Ok, the past few months haven’t been the most exciting for most folks. Slowly, at least in the UK, things are getting back to “normal”. This week, there was also a very good sign (in my view), I found that Badiani had opened up in Canary Wharf, which serves Italian gelato. Although, I must admit, I didn’t take a photo, so the one above of a sundae from elsewhere will have to do for now). It tasted exactly like I had expected, very creamy and sweet. It would be somewhat disconcerting if it tasted of something entirely different.
If you make something with milk, sugar and cream and then freeze it, it’ll taste, like, well ice cream. It’s a natural consequence. If you want to make something else, you’d have different ingredients and apply a different process. We can draw a parallel, when it comes to picking which technologies and languages to use for a project. Our objective is a particular outcome and use case.
When it comes to the language we use, there are many considerations, there isn’t one language which is “best” for every situation. In finance for example, if we are considering low latency applications such as high frequency trading, this would likely guide us towards C++ (or possibly Java) and also towards languages like kdb+/q to help store and query tick data. If our task is heavily compute intensive, is it worth writing code that can be run on a GPU or FPGA?

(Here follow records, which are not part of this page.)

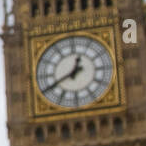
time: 12:40
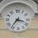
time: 3:36
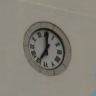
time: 7:00
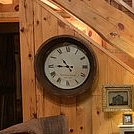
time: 10:45
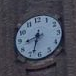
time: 8:33
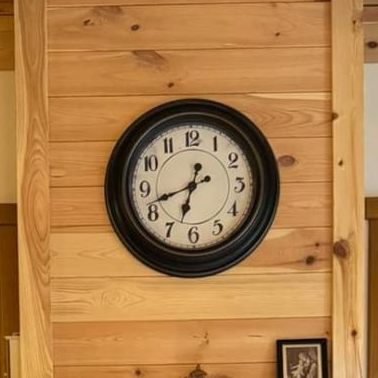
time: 6:41
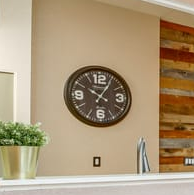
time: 10:05
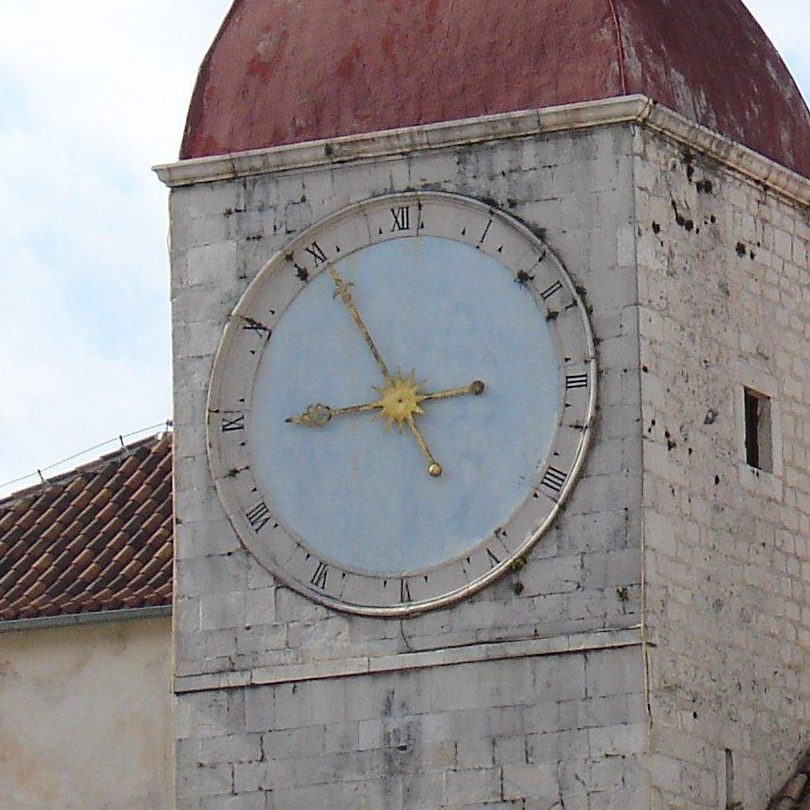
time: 8:55
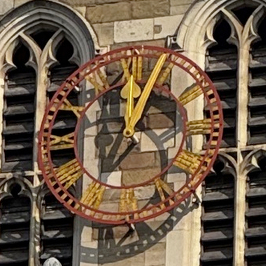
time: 12:04
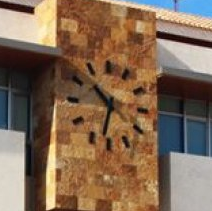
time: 10:32
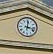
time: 12:16
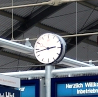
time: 2:42
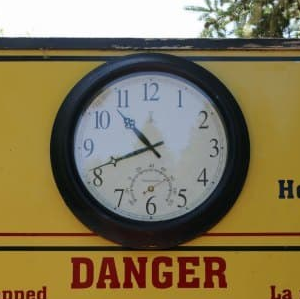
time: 10:41
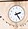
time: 2:24
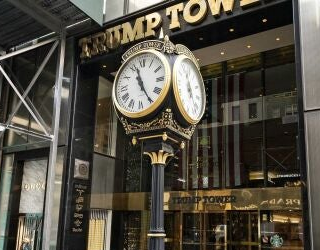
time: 11:24
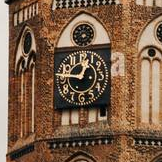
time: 12:46
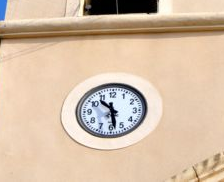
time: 10:28
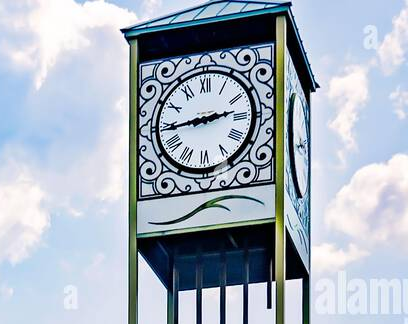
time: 2:44
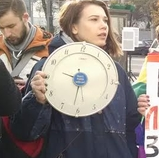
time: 9:31
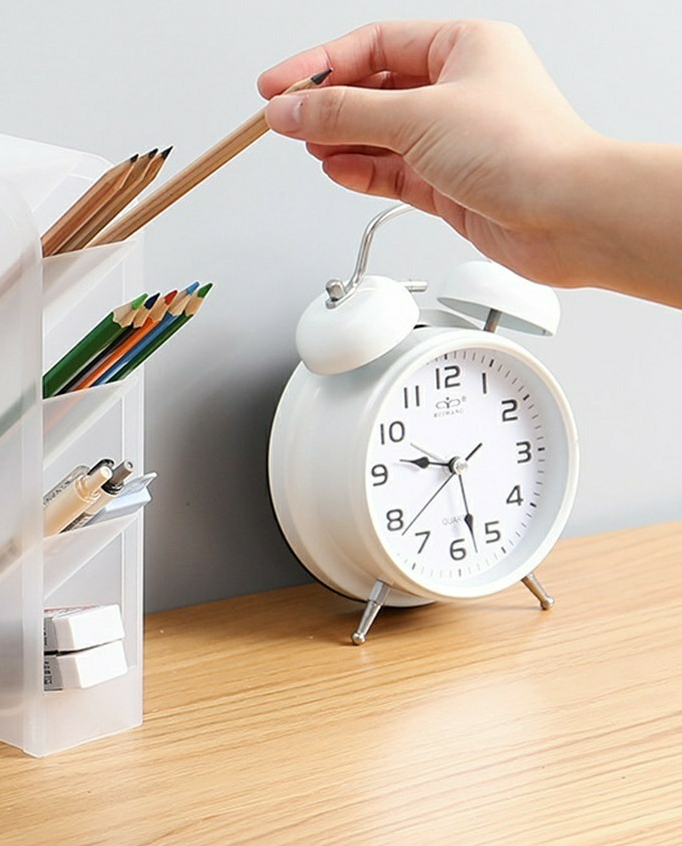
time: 9:27
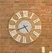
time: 4:41
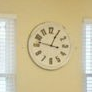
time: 12:47
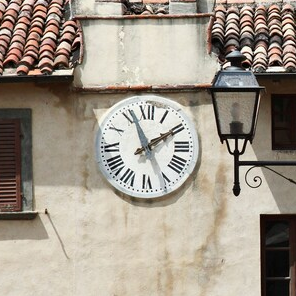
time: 1:56
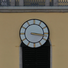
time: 3:17
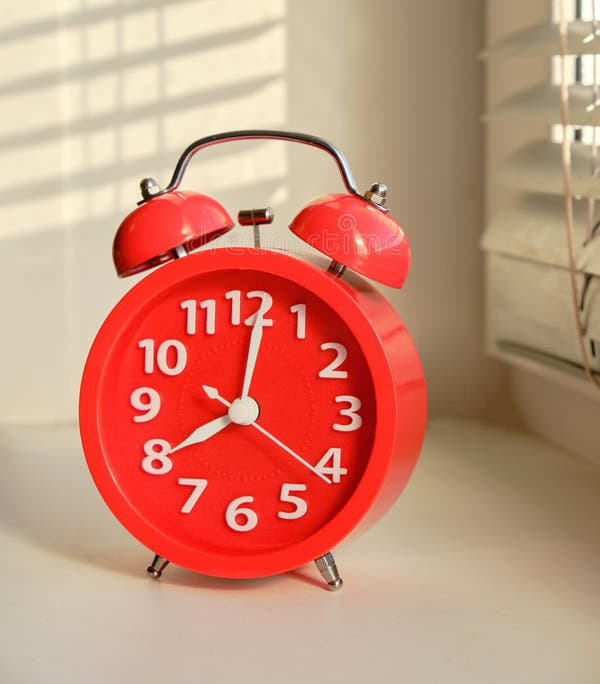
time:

If we’re dealing with large datasets, but in a less latency sensitive environment (for example researching trading strategies), Python might be a choice, in particular to take advantage of a lot of existing data science libraries and is easier to write. In practice, we might end up using multiple languages. Developers also have their own preferences and experiences when it comes to languages. We might also have constraints in terms of existing libraries and resources used in a firm, and what a firm’s future plans are. Even as somewhat who is enthusiastic about using Python, I’ve coded in many languages in the past, such as Java. I think in practice, having experience of several languages does help more broadly in coding to understand different ways of doing things.
For any data project, we’ll need to choose how we store data, whether to use simple flat files like Parquet, or store in a database (and then we need to consider which database too). Do we want to use a computation engine such as Spark instead of a more traditional database like SQL?
From a hardware perspective, we need to consider whether we’ll use local servers or use the cloud (then which provider and so on), and we need to understand the various pros and cons of each. The cloud allows us to scale easily, in a way that is more challenging when using local hardware. At the same time we need to only use the resources we really need on the cloud, to avoid running up bills (eg. don’t waste money running servers on the cloud when they’re idle). Different clouds will have different technologies, which won’t necessarily be compatible. Do we use serverless technologies and if so which? If we have written code to target GPUs, we’ll obviously need to get the appropriate hardware too.
Obviously, this is just a short article, so it is really just skimming the surface in terms of the questions you might ask (and their associated answers). The main point though is that the answers will often vary, depending upon the project, and a certain technology or language won’t always be appropriate for every situation and firm.